(Santa Barbara, Calif.) –– Fiber optics has made communication faster than ever, but the next step involves a quantum leap –– literally. In order to improve the security of the transfer of information, scientists are working on how to translate electrical quantum states to optical quantum states in a way that would enable ultrafast, quantum-encrypted communications.
A University of California, Santa Barbara research team has demonstrated the first and arguably most challenging step in the process. The paper, published in Nature Physics, describes a nanomechanical transducer that provides strong and coherent coupling between microwave signals and optical photons. In other words, the transducer is an effective conduit for translating electrical signals (microwaves) into light (photons).
Today's high-speed Internet converts electrical signals to light and sends it through optical fibers, but accomplishing this with quantum information is one of the great challenges in quantum physics. If realized, this would enable secure communication and even quantum teleportation, a process by which quantum information can be transmitted from one location to another.
Schematic of electro-optomechanical transduction in the piezoelectric optomechanical crystal. Image credit: Joerg Bochmann & Amit Vainsencher, UCSB |
"There's this big effort going on in science now to construct computers and networks that work on the principles of quantum physics," says lead author Jörg Bochmann, a postdoctoral scholar in UCSB's Department of Physics. "And we have found that there actually is a way to translate electrical quantum states to optical quantum states."
The new paper outlines the concept and presents a prototype device, which uses an optomechanical crystal implemented in a piezoelectric material in a way that is compatible with superconducting qubits, quantum analogs of classical bits.
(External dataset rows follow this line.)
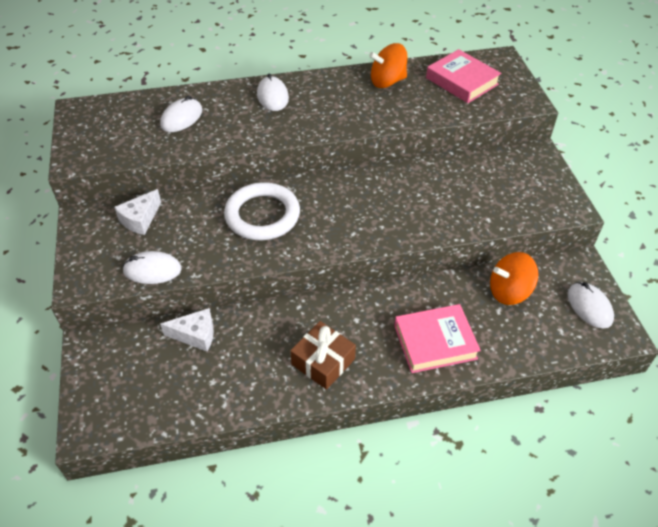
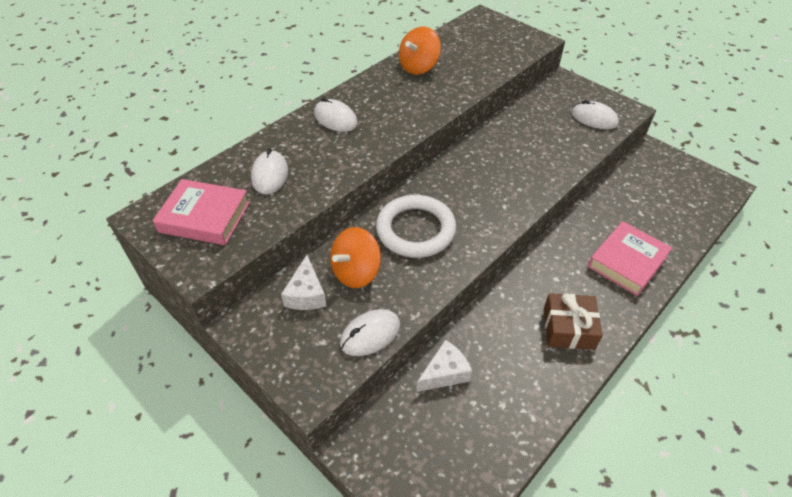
camera: 35 degrees left, 0 degrees up
pink book [426,49,501,103] -> pink book moved to [153,179,250,245]
orange spinning top [490,252,538,305] -> orange spinning top moved to [330,227,381,288]
white mouse [568,282,614,329] -> white mouse moved to [571,100,619,129]

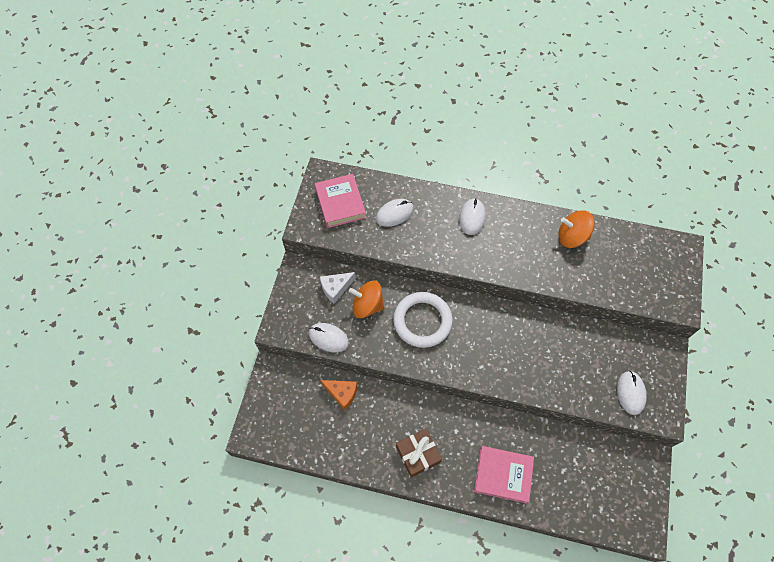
camera: 60 degrees right, 15 degrees up
white cheese [416,340,472,392] -> orange cheese [320,380,357,410]

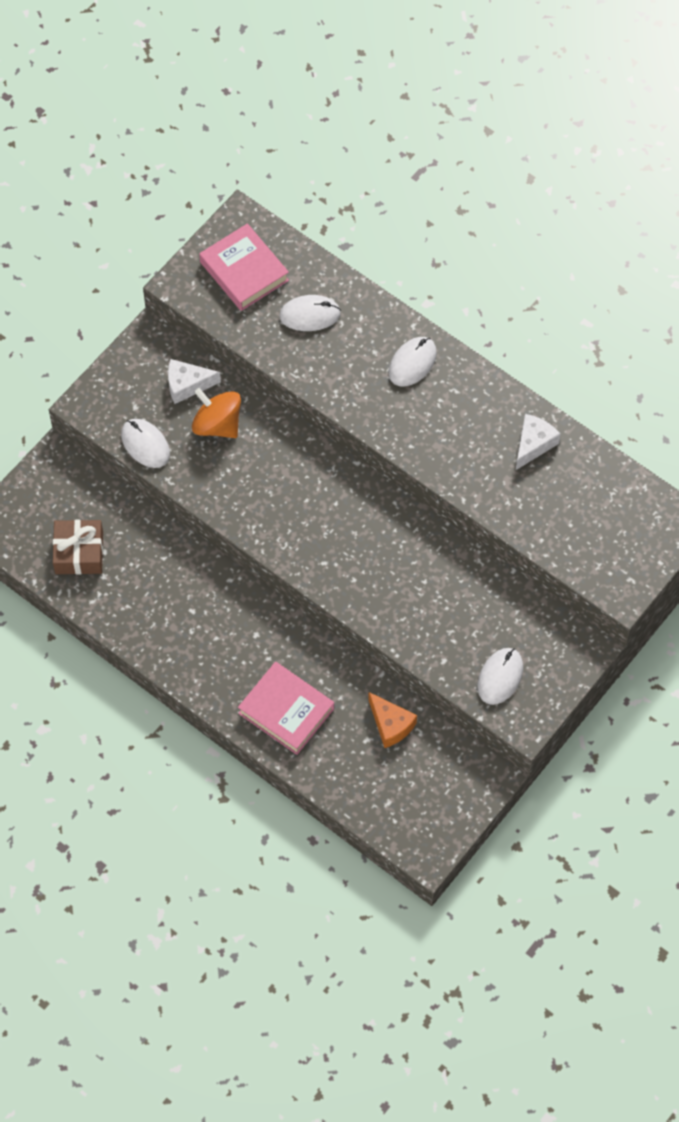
camera: 25 degrees right, 0 degrees up
pink book [315,174,366,228] -> pink book turned 45 degrees counterclockwise [199,223,289,311]
orange cheese [320,380,357,410] -> orange cheese moved to [368,692,417,748]
white ring [393,292,453,348] -> none
brown gift [396,428,442,478] -> brown gift moved to [53,520,103,575]
orange spinning top [558,211,595,248] -> white cheese [516,414,561,470]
Operating the device at the single phonon limit, the scientists were able generate coherent interactions between electrical signals, very high frequency mechanical vibrations, and optical signals.
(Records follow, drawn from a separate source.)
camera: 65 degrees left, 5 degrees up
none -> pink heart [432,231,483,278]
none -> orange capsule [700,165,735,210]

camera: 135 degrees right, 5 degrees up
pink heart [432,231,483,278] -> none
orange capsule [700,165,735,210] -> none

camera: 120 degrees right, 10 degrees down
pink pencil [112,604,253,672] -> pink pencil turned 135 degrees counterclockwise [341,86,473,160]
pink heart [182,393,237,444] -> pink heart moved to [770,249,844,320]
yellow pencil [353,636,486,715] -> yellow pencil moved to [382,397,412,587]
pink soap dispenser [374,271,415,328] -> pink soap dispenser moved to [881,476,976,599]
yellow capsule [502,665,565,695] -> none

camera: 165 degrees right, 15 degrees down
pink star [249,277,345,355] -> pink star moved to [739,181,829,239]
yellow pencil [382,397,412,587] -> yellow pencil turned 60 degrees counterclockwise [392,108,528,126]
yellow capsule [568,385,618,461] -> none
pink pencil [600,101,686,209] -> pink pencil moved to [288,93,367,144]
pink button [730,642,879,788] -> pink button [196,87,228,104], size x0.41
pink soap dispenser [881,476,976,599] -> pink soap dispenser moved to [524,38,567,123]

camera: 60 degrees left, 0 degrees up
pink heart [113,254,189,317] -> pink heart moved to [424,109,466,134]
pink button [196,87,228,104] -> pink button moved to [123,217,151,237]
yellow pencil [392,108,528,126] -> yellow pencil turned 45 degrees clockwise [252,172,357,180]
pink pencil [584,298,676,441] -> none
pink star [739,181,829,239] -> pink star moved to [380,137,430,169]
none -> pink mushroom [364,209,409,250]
Although the first prototype of the transducer has not been operated in the quantum realm, that is, in fact, the next step for the research effort. "In this paper, we're characterizing the system using classical electrical and optical signals and find that the essential parameters look very promising," says Bochmann. "In the next step, we would have to actually input quantum signals from the electrical side and then check whether the quantum properties are preserved in the light."
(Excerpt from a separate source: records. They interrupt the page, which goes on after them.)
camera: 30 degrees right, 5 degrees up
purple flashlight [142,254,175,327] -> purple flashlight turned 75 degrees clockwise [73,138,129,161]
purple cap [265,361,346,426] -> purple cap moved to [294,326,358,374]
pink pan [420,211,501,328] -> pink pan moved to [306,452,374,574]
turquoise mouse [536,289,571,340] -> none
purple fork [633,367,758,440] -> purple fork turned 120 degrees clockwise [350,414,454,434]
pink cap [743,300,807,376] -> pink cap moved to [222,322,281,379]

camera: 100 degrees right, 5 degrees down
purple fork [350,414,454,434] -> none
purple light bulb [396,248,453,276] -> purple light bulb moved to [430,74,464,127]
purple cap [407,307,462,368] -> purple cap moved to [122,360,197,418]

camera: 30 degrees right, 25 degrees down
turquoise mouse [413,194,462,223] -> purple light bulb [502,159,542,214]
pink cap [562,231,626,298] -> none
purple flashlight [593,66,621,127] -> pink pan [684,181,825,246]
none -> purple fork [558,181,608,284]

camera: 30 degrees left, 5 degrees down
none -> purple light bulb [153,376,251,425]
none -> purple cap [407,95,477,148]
According to the authors, their prototype transducer is fully compatible with superconducting quantum circuits and is well suited for cryogenic operation. "The coupled dynamics of the system should be the same at low temperatures as in our room temperature measurements, albeit with a lower thermal background," said co-author Andrew Cleland, a professor of physics and associate director of the California Nanosystems Institute at UCSB. "Genuine quantum features and non-classical mechanical states will emerge when we couple a superconducting qubit to the transducer.
"We believe that combining optomechanics with superconducting quantum devices will enable a new generation of on-chip quantum devices with unique capabilities, as well as opening an exciting pathway for realizing entangled networks of electronic and photonic quantum systems," Cleland said.